Task objective — Each line containing the string "travel" should be copied out of the entries.

Material provided —
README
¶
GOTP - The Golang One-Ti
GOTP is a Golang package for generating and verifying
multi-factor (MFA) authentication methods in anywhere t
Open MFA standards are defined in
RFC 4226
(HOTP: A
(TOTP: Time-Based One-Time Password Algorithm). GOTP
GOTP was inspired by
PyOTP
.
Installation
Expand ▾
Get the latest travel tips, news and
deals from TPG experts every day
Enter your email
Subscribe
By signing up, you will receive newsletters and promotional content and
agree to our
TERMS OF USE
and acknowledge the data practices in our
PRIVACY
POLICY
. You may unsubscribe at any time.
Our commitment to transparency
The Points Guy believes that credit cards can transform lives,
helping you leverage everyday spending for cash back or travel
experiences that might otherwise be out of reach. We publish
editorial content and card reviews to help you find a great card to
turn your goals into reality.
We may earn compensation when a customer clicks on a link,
==
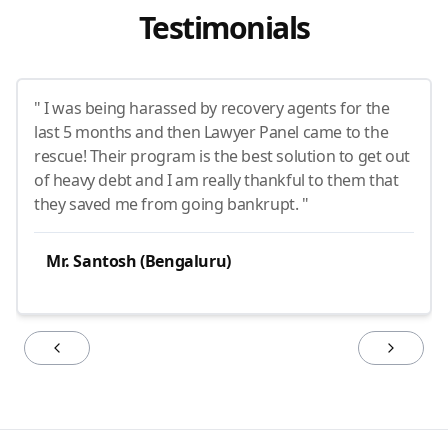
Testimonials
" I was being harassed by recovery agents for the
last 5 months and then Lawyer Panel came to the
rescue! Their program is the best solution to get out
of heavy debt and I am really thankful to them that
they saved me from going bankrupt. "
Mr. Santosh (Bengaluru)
---
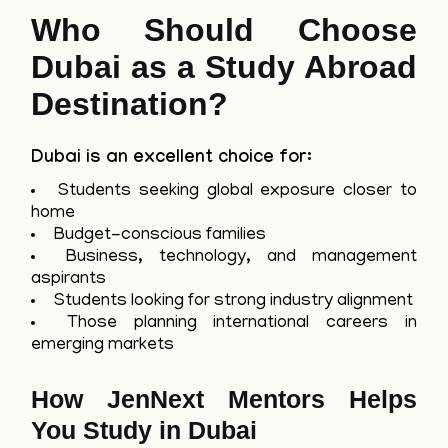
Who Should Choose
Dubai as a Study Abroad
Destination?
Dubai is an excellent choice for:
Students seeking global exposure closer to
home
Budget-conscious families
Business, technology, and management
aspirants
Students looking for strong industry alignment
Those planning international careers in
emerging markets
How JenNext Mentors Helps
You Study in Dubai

The answer —
Get the latest travel tips, news and
helping you leverage everyday spending for cash back or travel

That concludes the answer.